The hilltop city of Simla, or Shimla, offered the British colonial government a cool break from the Indian summer - Hindustan Times
The hilltop city of Simla, or Shimla, offered the British colonial government a cool break from the Indian summer - Hindustan Times

The British colonial government’s former summer capital of Simla in India’s northern Himalayan region is likely to be renamed in a bid to free the town from the "oppressive" mental slavery of the past.  

The local branch of prime minister Narendra Modi's Hindu nationalist party, the BJP, wants to rechristen the picturesque hill town established by the British in 1864, after the Hindu goddess Shyamala Devi.

“Before the British arrived Simla was known as Shyamala” Himachal Pradesh state chief minister Jai Ram Thakur said over the weekend. "My government will seek public opinion on the demand to revert to this name," he added.

Other hard-line right wing organisations aligned with the BJP like the Vishwa Hindu Parishad (VHP) or World Hindu Council, are also demanding Simla’s renaming.   

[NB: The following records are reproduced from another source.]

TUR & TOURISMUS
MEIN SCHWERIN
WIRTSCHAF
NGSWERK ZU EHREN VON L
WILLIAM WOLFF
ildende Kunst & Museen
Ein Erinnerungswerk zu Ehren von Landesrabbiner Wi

“Sticking to names (of places) given by (British) oppressors is a sign of mental slavery” said state VHP head Aman Puri. "Changing their names is a small but significant step in renouncing it (servitude)," he added.

Opposition parties said the local government should focus on alleviating Simla’s chronic water shortages and rising unemployment - Credit:  AFP
Opposition parties said the local government should focus on alleviating Simla’s chronic water shortages and rising unemployment Credit: AFP

In recent years the federal and provincial BJP governments have launched a countrywide drive to rename several towns in a bid to resurrect India’s Hindu past.

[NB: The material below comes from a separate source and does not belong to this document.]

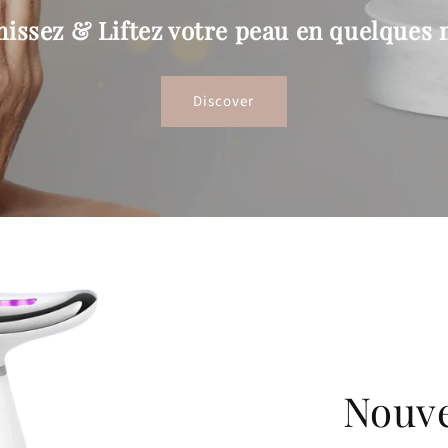
issez & Liftez votre peau en quelques
Discover
Nouve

Earlier this month the BJP government in northern Uttar Pradesh state renamed the holy town of Allahabad located on the banks of the Ganges river as Prayagraj, the ‘purer’ Hindu name it was known by over 500 years earlier.

Around 19 of 29 Indian provinces ruled directly by the BJP or in coalition with regional parties are considering similar name changes to project a more Hindu character to urban India.

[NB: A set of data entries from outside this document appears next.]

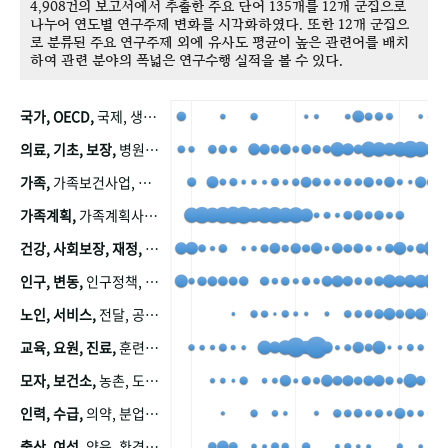
4,908건의 보고서에서 추출한 주요 단어 135개를 12개 군집으로
나누어 연도별 연구주제 변화를 시각화하였다. 또한 12개 군집으
로 분류된 주요 연구주제 외에 유사도 평균이 높은 관련어를 배치
하여 관련 분야의 폭넓은 연구수행 실적을 볼 수 있다.
국가, OECD,
국제, 생산, 아시아, 태평양, 태평양지역, 참가
의료, 기초, 보장,
병원, 가정, 연금, 연계, 공적, 일본, 생활, 국민기초생활보장제도, 국민연금, 기금, 저소득층, 근로, 자활, 급여, 환자, 의료비, 모니터링, 한국복지패널, 소득, 지표, 빈곤, 노후, 장애인
가족,
가족보건사업, 산업, 친화, 전국, 출산력
가족계획,
가족계획사업, 가족계획사업평가, 한국가족계획사업, 피임, 보급, 부인, 자궁, 피임약
건강, 사회보장, 재정,
보험, 건강보험, 국민건강증진, 건강영향평가, 경제, 지출, 성장, 협동, 영양, 국민건강, 하국인, 영양조사, 사회보장제도, 행태, 의식
인구, 변동,
인구정책, 저출산, 고령사회, 고령화, 이동, 남북한, 지방자치단체, 컨설팅, 복지정책평가, 집, 사회개발
노인, 서비스,
전달, 공공, 보육, 수요, 공급, 사회서비스, 데이터, 보호, 요양, 아동, 예방, 청소년, 효율, 자원
교육, 요원, 진료,
훈련, 보건요원, 마을, 마을건강사업, 보조원, 진료원, 보건진료원, 보건진료원교재
모자, 보건소,
농촌, 도시, 금연, 농촌지역, 모자보건사업
인력, 수급,
의약, 분업, 식품, 의약품, 의사, 안전
출산, 여성,
양육, 환경, 임신, 인공, 중절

Mr Puri, of Simla's VHP, said he was of the view that the British had a problem pronouncing Shyamala and changed its name to Simla, which endured till well after Indian independence in 1947.  

In January 1972, as part of the reorganisation of Indian provinces Simla became Shimla and the 7,400 feet high Himalayan town has been known that way ever since.

The VHP is also demanding that the equally charming, but smaller hill town of Dalhousie, 200 miles north, which is named after a Scottish marquis who served as India’s governor General from 1848 to 1856, be renamed. The VHP wants it to be named after Subhash Chander Bose, a well-known Hindu anti-British revolutionary.

Similarly, they want the grand former residence of British Governors General and Viceroys, now the state-run Hotel Peterhoff, in Simlato to be named after the 5th century poet Valmiki, who wrote the Hindu epic Ramayana.

But the Opposition Congress Party that headed the Himachal’s provincial government until late last year, and opposed Shimla’s re-christening, has ridiculed plans to change its name.

“The focus should be on resolving Shimla’s myriad problems like its chronic water shortages and rising unemployment and not on changing its name,” Congress Party spokesman Naresh Chauhan said.